Recuerdo con gran nostalgia aquella parte de mi vida donde
me proclamaba por el mundo como “safollable”. Y no, con esto no quiero decir
que me motive volver a experimentar sensaciones por el jardín de las flores
lésbicas, porque me hallo muy feliz con esa amapola que creía tan inalcanzable
en el pasado. Lo que trato de explicar es que, yo tenía una energía desmedida y
continua, sin parones, y todo el tiempo la desprendía por los poros de mi piel.
Hay una fiera dentro de mí que se muere de ganas por rajar
esta gruesa burbuja tan conseguida que he creado durante estos años, y salir triunfadora
tras un sonoro grito desgarrador, mientras posteriormente la burbuja se derrite
y desaparece para siempre. Esta fiera se llama: ganas de vivir. La amordazó un
sentimiento de peso que estaba haciendo de mi vida un infierno.

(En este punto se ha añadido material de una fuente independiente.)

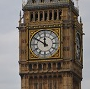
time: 11:50
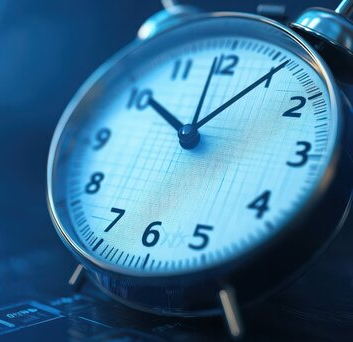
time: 10:06
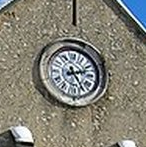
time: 2:25
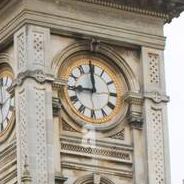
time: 8:59
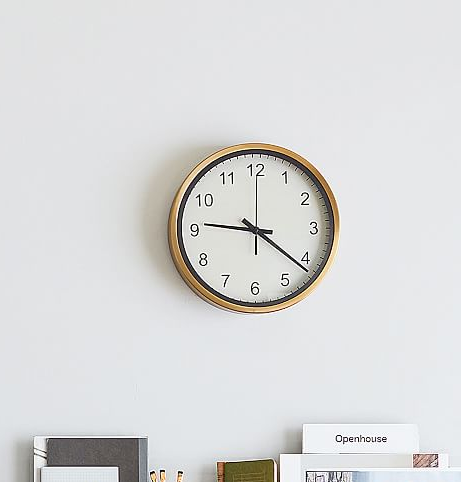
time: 9:21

Hay secuelas de la niñez que rompen a hablar verdades cuando
te haces mayor, y la mía chillaba en mis oídos, con un sonido tan insoportable
que me sumí en un trance que a la vista era tranquilo y engañaba teniéndome vaga,
engordando. Todo lo vi diferente a cuando era una adolescente ingenua, y el
dolor que me abrumó y me arrastró a las tinieblas no era el mismo que el que
hasta entonces padecía.
Ahora le hago un grosero calvo a mi problema, que ahora se
ha reducido a unos recuerdos desagradables que jamás volverán a aplastarme.
Puedo poner la mano en el fuego y no quemarme y, decir al
fin, sin dilaciones: ¡Soy libre!
¡Sal, fiera! ¡Resquebraja la capa, que mi voluntad está en auge y
afina la tosca burbuja!
Enhorabuena por soltarte de tus cadenas!